Street, who had the most DUI arrests of those at Monday's ceremony, said there has been a decline in alcohol-related drunken driving arrests, but there are now more impaired drivers on the road under the influence of prescription drugs such as oxycodone.
Repeat DUI offenders are not uncommon, Street added.
"This year alone, I've had three people [arrested] that have been out on bond [for pending DUIs]," Street said.
THP Sgt. Christopher Moore, also based in Fall Branch, said it's become more difficult to predict peak times when drunken drivers will be on the road.
"There's not the one day of the week, per se. There's total randomness now, and that's what prescription medication brought to the picture," Moore said.
Trooper Jeff Appleba, who made 97 DUI arrests for the year ending June 30, agreed.
"Sometimes the pills are worse than alcohol," he said.
MANY REVOKED DRIVERS
While DUI laws are getting tougher, many offenders are not deterred from continuing to drive by having their driver licenses suspended or revoked.
Street said that Tennessee Department of Safety figures show that, on any given day, between 800,000 and 900,000 drivers with revoked or suspended licenses are behind the wheel.
It's a constant battle to keep impaired drivers off the road, Sgt. Moore said. Law enforcement officers are committed to the job.
"These guys don't get enough credit for what they do," he said. "I can't even begin to describe what it takes to prosecute 100-plus [cases]. They never slow down."
Street and Appleba "are two of the best I've ever seen," Moore said.
The most difficult part of the job for Street "is having to knock on somebody's door and telling them they've lost a family member."
Enforcing DUI laws "is something we have a passion for," he said.
'PILL PROBLEM' A FACTOR
Chuck Humphreys, a veteran Greene County sheriff's deputy, made 27 DUI arrests for the year ending June 30. Humphreys has also noticed different driving patterns.
"It's just changing with the pill problem," he said. "You're seeing as many DUIs during the day as you're seeing at night anymore [and] it's primarily pills.
"Personally, I don't see as many alcohol DUIs as I did 10 years ago. I think it's because the pills are so readily accessible," Humphreys said. "It's more pills and synthetic drugs."
Humphreys said one way to enforce the law more effectively, particularly in a county the size of Greene, is to put more officers on the road.
He said he has seen first-hand the effect drunken drivers can have on innocent victims.
"I've personally worked several (DUI) wrecks that just destroyed people -- not just injured them," he said.
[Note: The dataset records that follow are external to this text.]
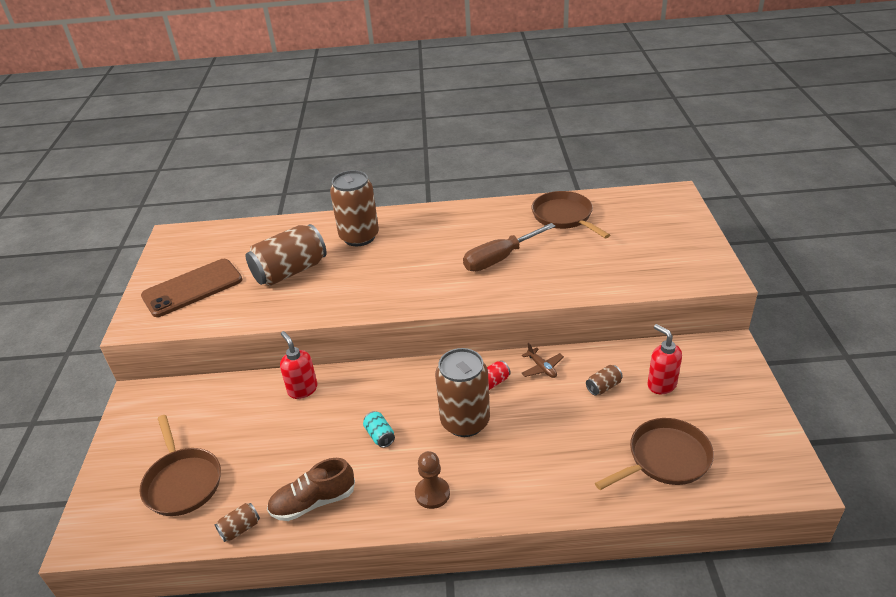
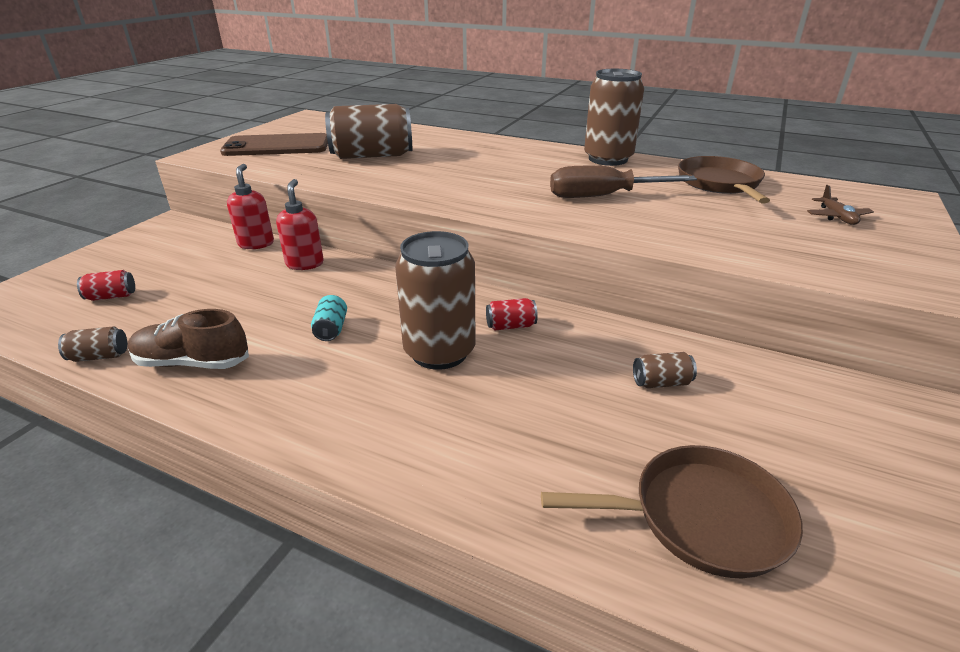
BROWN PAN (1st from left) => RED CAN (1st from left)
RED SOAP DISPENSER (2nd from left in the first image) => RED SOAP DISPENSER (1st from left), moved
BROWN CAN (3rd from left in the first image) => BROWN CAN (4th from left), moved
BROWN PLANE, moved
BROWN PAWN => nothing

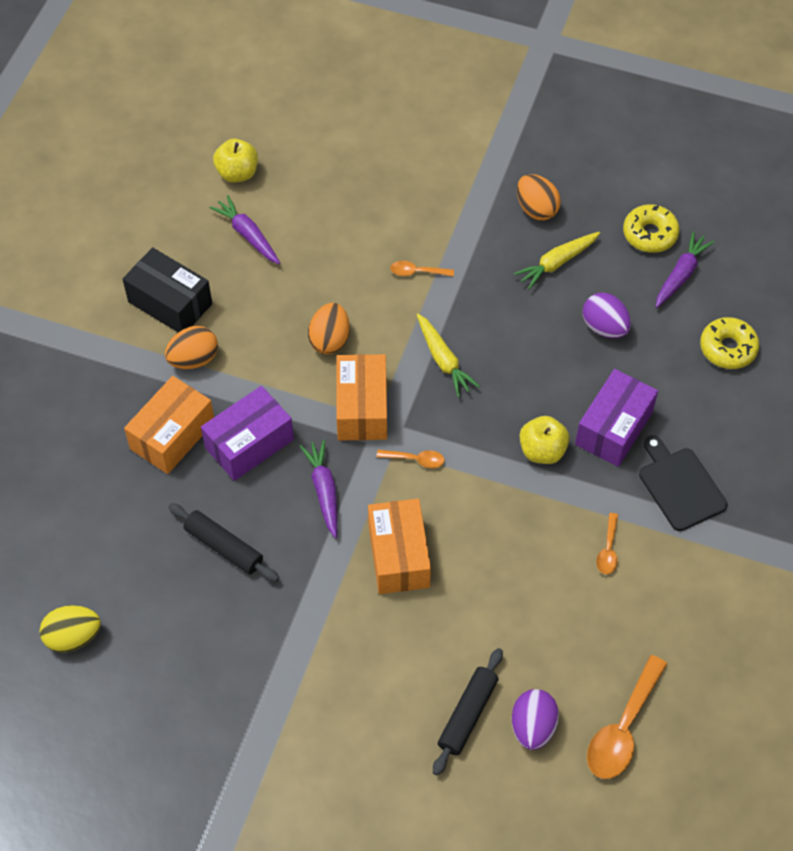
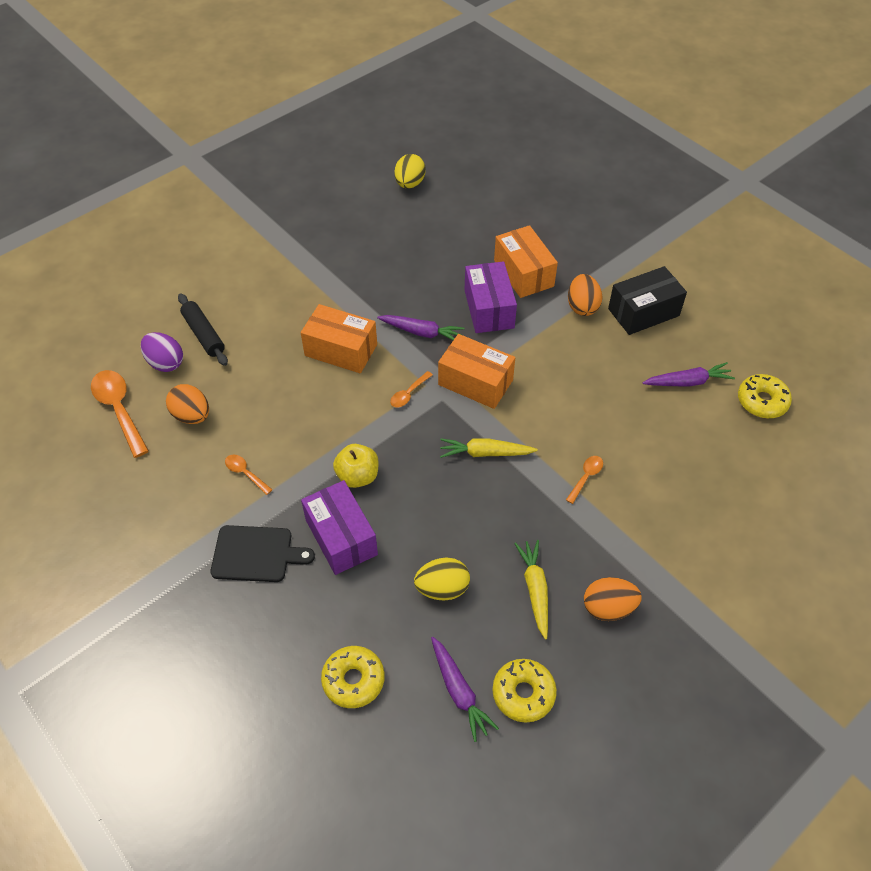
ORANGE EGG (2nd from left in the first image) => ORANGE EGG (1st from left), moved
PURPLE EGG (2nd from left) => YELLOW EGG (2nd from left)
YELLOW APPLE (1st from left) => YELLOW DONUT (3rd from left)
BLACK ROLLING PIN (1st from left) => nothing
"None of us is here for the recognition. It's something I want to do for my community."
'THE BEST YOU CAN DO'
Greeneville police Officer Eddie Key made 14 DUI arrests for the year ending June 30. Key says he sees just as many impaired drivers on the road as he did earlier in his career.
"The only shift is, there's less alcohol-related DUIs and more (involving) prescription medication," he said.
Key said it's good for fellow officers to know their work is appreciated.
"You go out there and do the best you can do," he said.
Enhanced sentencing guidelines for those found guilty of DUI "would be the only way" to send an effective message to the driving public, Key said.
Craig Fillers, assistant chief of the Greeneville Police Department, said local law enforcement appreciates the efforts of Goins and other members of MADD.
"It's fantastic for the officers," he said. "Nancy is great to do this."
In addition to Street, Appleba, Humpheys and Key, others recognized by MADD on Monday for their efforts in DUI enforcement include: Greeneville police Officer Roy Milton, with 17 arrests between July 1, 2011, and June 30; Greene County Sheriff's Department Sgt. David Beverly, eight arrests; Deputy John Stills, six arrests; Deputy Randy Christy, six arrests; Deputy Jon Harness, six arrests; and Deputy Michael MacDonald, six arrests.